Why i am not getting expected output while passing char to a function in C

Question

Here is the code I have written

#include<stdio.h>

main( )
{
    float a = 15.5 ;
    char ch = 'd' ;
    printit ( a, ch );
}
printit ( a, ch )
{
    printf ( "\n%f  %c ", a, ch ) ;
}

And the output is:

15.500000 ─

Here I am expecting the char d to be printed in place of -.

Answer 1

TL;DR, your code invokes undefined behavior.

You're using a dangerous (thankfully, now non-standard^Ref) way of getting the variable types, that is, type defaults to int.

As your variables are missing datatype definitions, they default to int. So, inside printtit(), a and ch are of type int.

Now, by passing a as the argument for %f, you invoke UB already. The program (and it's output) can neither be trusted nor be justified in any way.

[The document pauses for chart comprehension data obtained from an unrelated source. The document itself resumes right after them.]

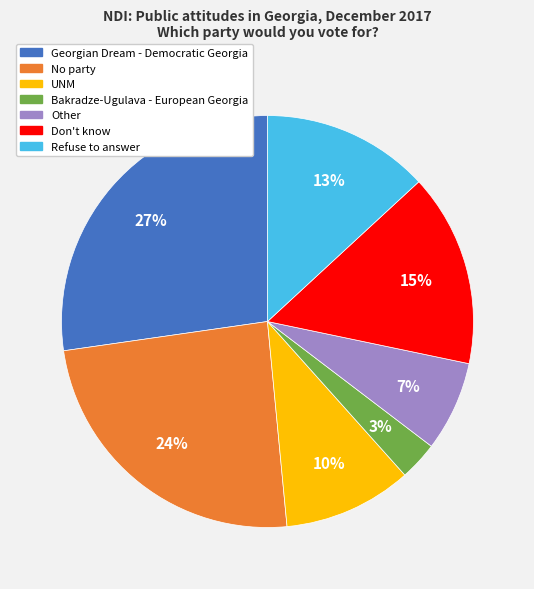

To the nearest percent, what is the difference between the largest and smallest slice percentages?

24%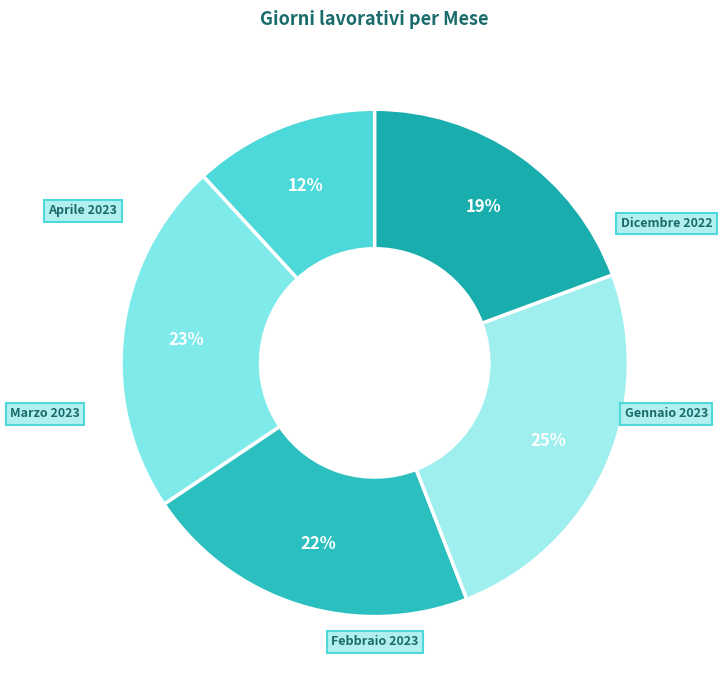

How many segments does this pie chart have?

5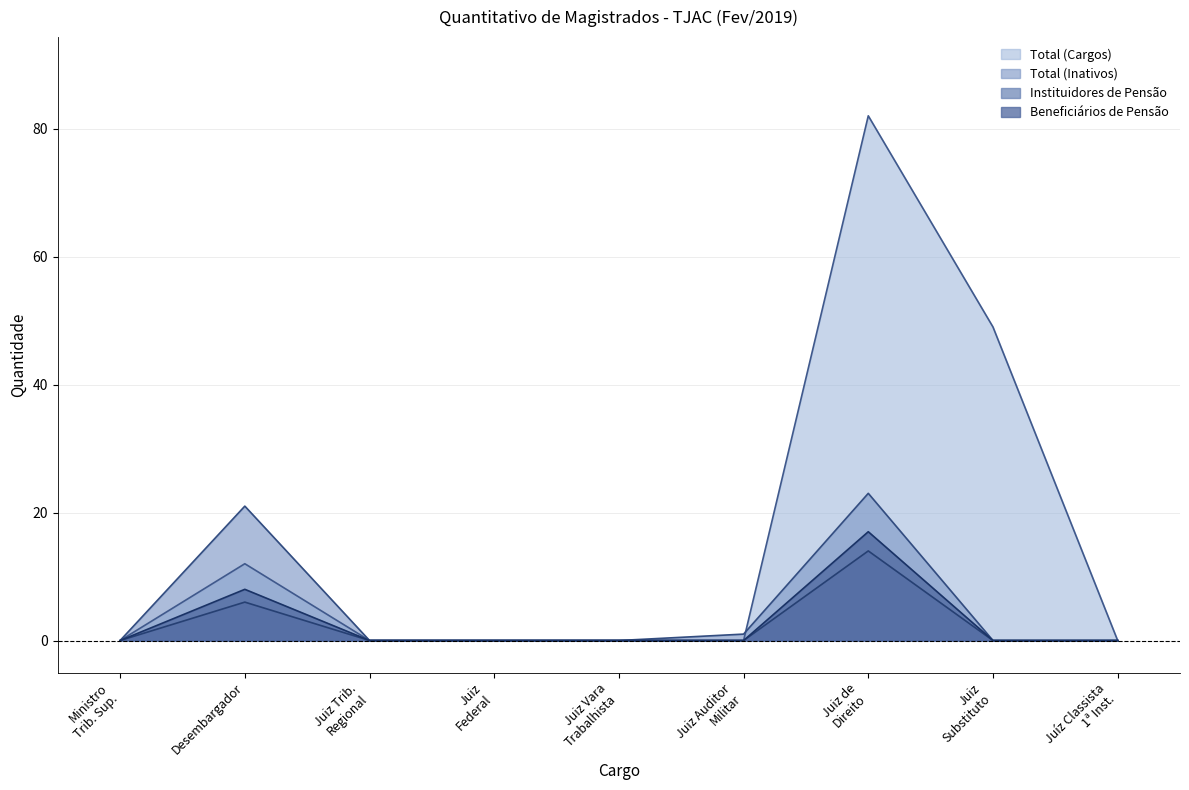

How many values in the Total (Cargos) series exceed 0?

3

Note : Enable compiler warnings and pay attention to them!

---

Ref: Quoting from C11 (available in C99 also),

Major changes in the second edition included:

. . . .

— remove implicit int

Answer 2

Although the question has been solved, I wanted to add a correctly rewritten version of your code:

#include<stdio.h>

void printit (float, char); // function declaration

int main(void)
{
    float a = 15.5 ;
    char ch = 'd' ;
    printit (a, ch);
    return (0);
}
void printit (float a, char ch)
{
    printf("\n%f  %c ", a, ch) ;
}